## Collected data
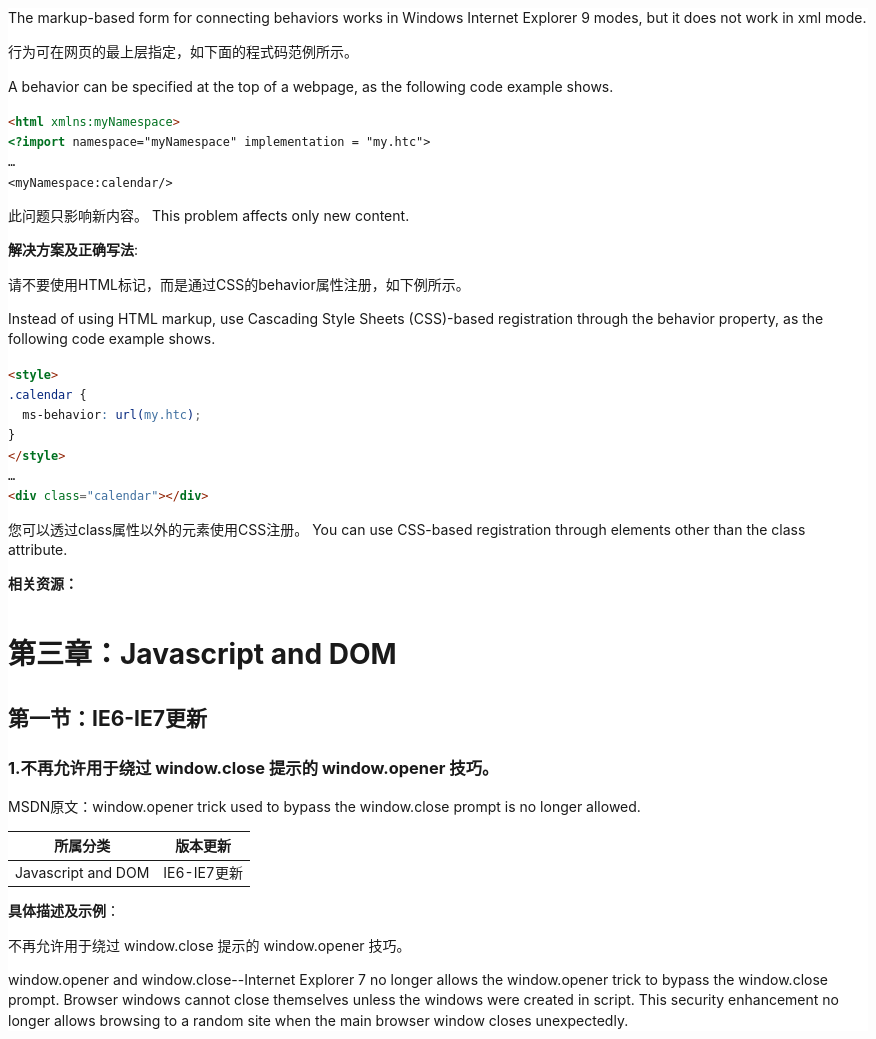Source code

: The markup-based form for connecting behaviors works in Windows Internet Explorer 9 modes, but it does not work in xml mode.

行为可在网页的最上层指定，如下面的程式码范例所示。

A behavior can be specified at the top of a webpage, as the following code example shows.
```html
<html xmlns:myNamespace>
<?import namespace="myNamespace" implementation = "my.htc">
…
<myNamespace:calendar/>
```

此问题只影响新内容。
This problem affects only new content.

**解决方案及正确写法**:

请不要使用HTML标记，而是通过CSS的behavior属性注册，如下例所示。

Instead of using HTML markup, use Cascading Style Sheets (CSS)-based registration through the behavior property, as the following code example shows.
```html
<style>
.calendar {
  ms-behavior: url(my.htc);
}
</style>
…
<div class="calendar"></div>
```

您可以透过class属性以外的元素使用CSS注册。
You can use CSS-based registration through elements other than the class attribute.

**相关资源：**

# 第三章：Javascript and DOM
## 第一节：IE6-IE7更新
### 1.不再允许用于绕过 window.close 提示的 window.opener 技巧。

MSDN原文：window.opener trick used to bypass the window.close prompt is no longer allowed.

| 所属分类 | 版本更新 |
| ------ |-------|
| Javascript and DOM   | IE6-IE7更新 |

**具体描述及示例**：

不再允许用于绕过 window.close 提示的 window.opener 技巧。

window.opener and window.close--Internet Explorer 7 no longer allows the window.opener trick to bypass the window.close prompt. Browser windows cannot close themselves unless the windows were created in script. This security enhancement no longer allows browsing to a random site when the main browser window closes unexpectedly.
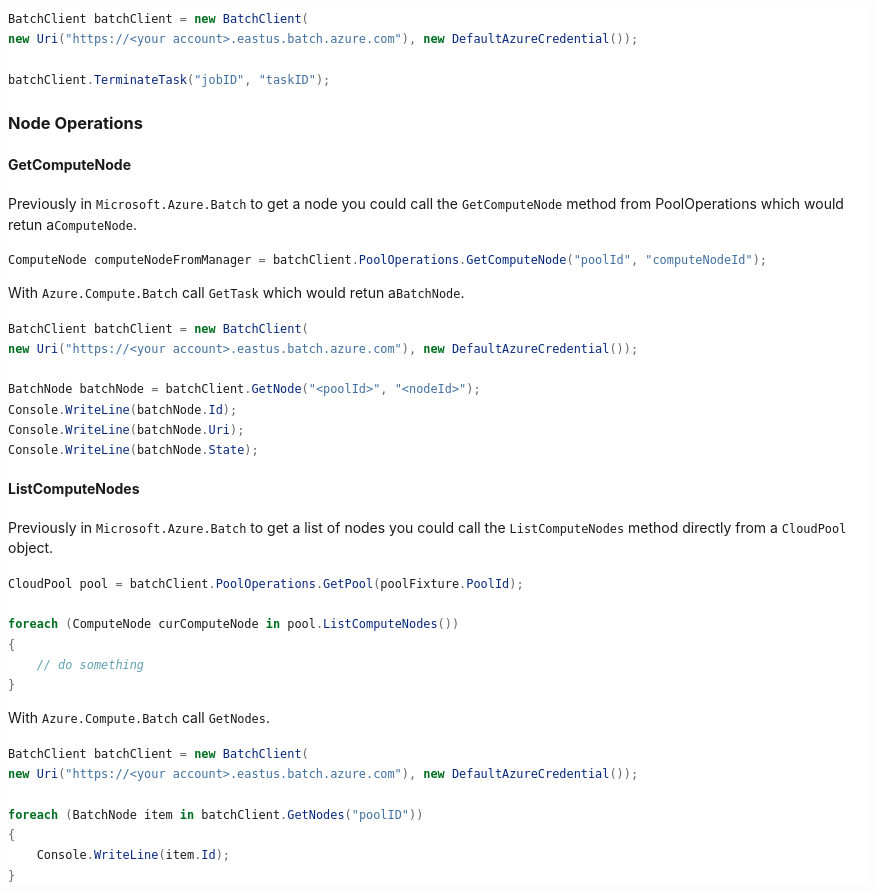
 ```C# Snippet:Batch_Migration_TerminateTask
BatchClient batchClient = new BatchClient(
new Uri("https://<your account>.eastus.batch.azure.com"), new DefaultAzureCredential());

batchClient.TerminateTask("jobID", "taskID");
```

### Node Operations

#### GetComputeNode 

Previously in `Microsoft.Azure.Batch` to get a node you could call the `GetComputeNode` method from PoolOperations which would retun a`ComputeNode`.

``` C#
ComputeNode computeNodeFromManager = batchClient.PoolOperations.GetComputeNode("poolId", "computeNodeId");
```

With `Azure.Compute.Batch` call `GetTask` which would retun a`BatchNode`.

```C# Snippet:Batch_Readme_NodeRetreival
BatchClient batchClient = new BatchClient(
new Uri("https://<your account>.eastus.batch.azure.com"), new DefaultAzureCredential());

BatchNode batchNode = batchClient.GetNode("<poolId>", "<nodeId>");
Console.WriteLine(batchNode.Id);
Console.WriteLine(batchNode.Uri);
Console.WriteLine(batchNode.State);
```

#### ListComputeNodes 

Previously in `Microsoft.Azure.Batch` to get a list of nodes you could call the `ListComputeNodes` method directly from a `CloudPool` object.

``` C#
CloudPool pool = batchClient.PoolOperations.GetPool(poolFixture.PoolId);

foreach (ComputeNode curComputeNode in pool.ListComputeNodes())
{
    // do something
}
```

With `Azure.Compute.Batch` call `GetNodes`.

```C# Snippet:Batch_Readme_ListNodes
BatchClient batchClient = new BatchClient(
new Uri("https://<your account>.eastus.batch.azure.com"), new DefaultAzureCredential());

foreach (BatchNode item in batchClient.GetNodes("poolID"))
{
    Console.WriteLine(item.Id);
}
```
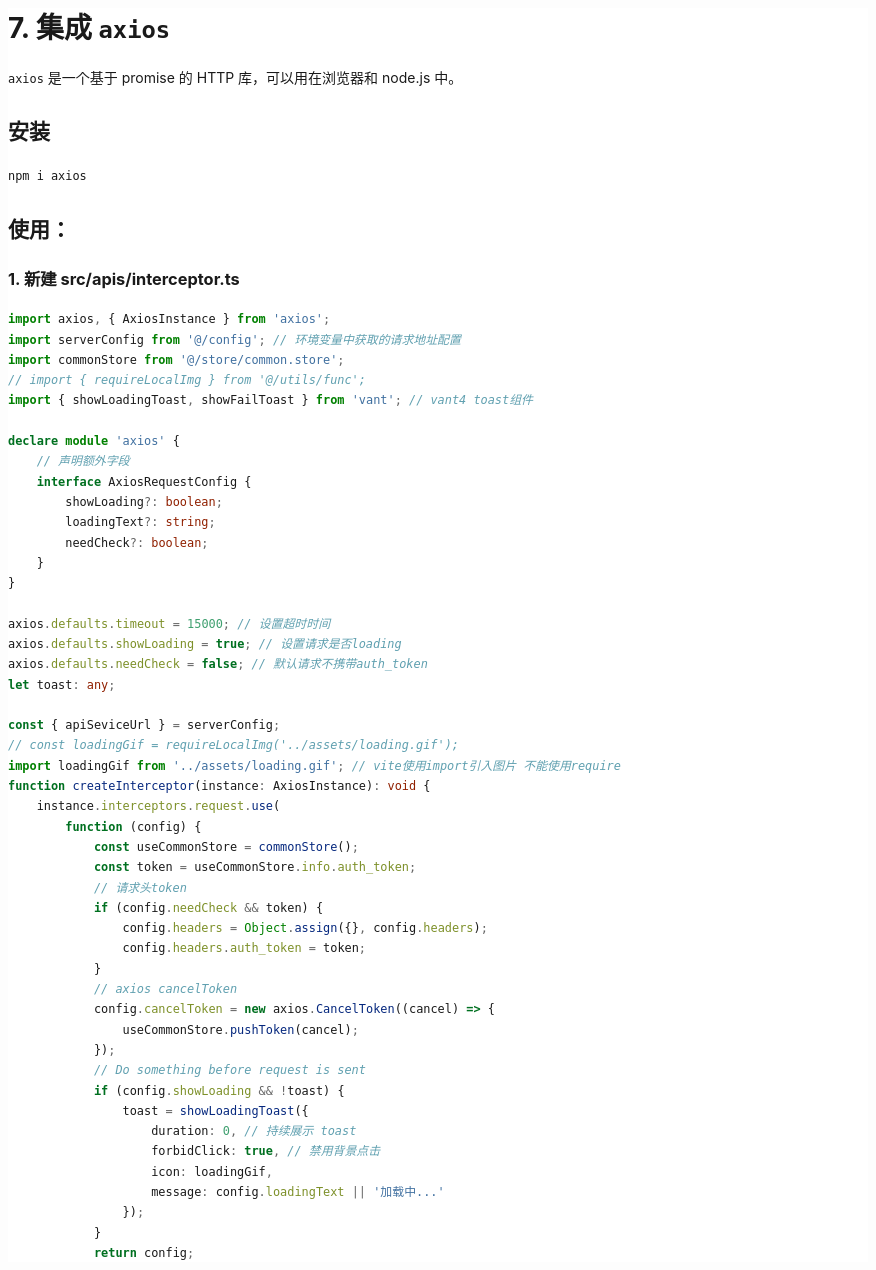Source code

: # 7. 集成 `axios`

`axios` 是一个基于 promise 的 HTTP 库，可以用在浏览器和 node.js 中。

## 安装

```bash
npm i axios
```

## 使用：

### 1. 新建 src/apis/interceptor.ts

```typescript
import axios, { AxiosInstance } from 'axios';
import serverConfig from '@/config'; // 环境变量中获取的请求地址配置
import commonStore from '@/store/common.store';
// import { requireLocalImg } from '@/utils/func';
import { showLoadingToast, showFailToast } from 'vant'; // vant4 toast组件

declare module 'axios' {
    // 声明额外字段
    interface AxiosRequestConfig {
        showLoading?: boolean;
        loadingText?: string;
        needCheck?: boolean;
    }
}

axios.defaults.timeout = 15000; // 设置超时时间
axios.defaults.showLoading = true; // 设置请求是否loading
axios.defaults.needCheck = false; // 默认请求不携带auth_token
let toast: any;

const { apiSeviceUrl } = serverConfig;
// const loadingGif = requireLocalImg('../assets/loading.gif');
import loadingGif from '../assets/loading.gif'; // vite使用import引入图片 不能使用require
function createInterceptor(instance: AxiosInstance): void {
    instance.interceptors.request.use(
        function (config) {
            const useCommonStore = commonStore();
            const token = useCommonStore.info.auth_token;
            // 请求头token
            if (config.needCheck && token) {
                config.headers = Object.assign({}, config.headers);
                config.headers.auth_token = token;
            }
            // axios cancelToken
            config.cancelToken = new axios.CancelToken((cancel) => {
                useCommonStore.pushToken(cancel);
            });
            // Do something before request is sent
            if (config.showLoading && !toast) {
                toast = showLoadingToast({
                    duration: 0, // 持续展示 toast
                    forbidClick: true, // 禁用背景点击
                    icon: loadingGif,
                    message: config.loadingText || '加载中...'
                });
            }
            return config;
```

## Task details
Search the entries for the word "foreach", then copy every line in which it is found.

## The answer
foreach (ComputeNode curComputeNode in pool.ListComputeNodes())
foreach (BatchNode item in batchClient.GetNodes("poolID"))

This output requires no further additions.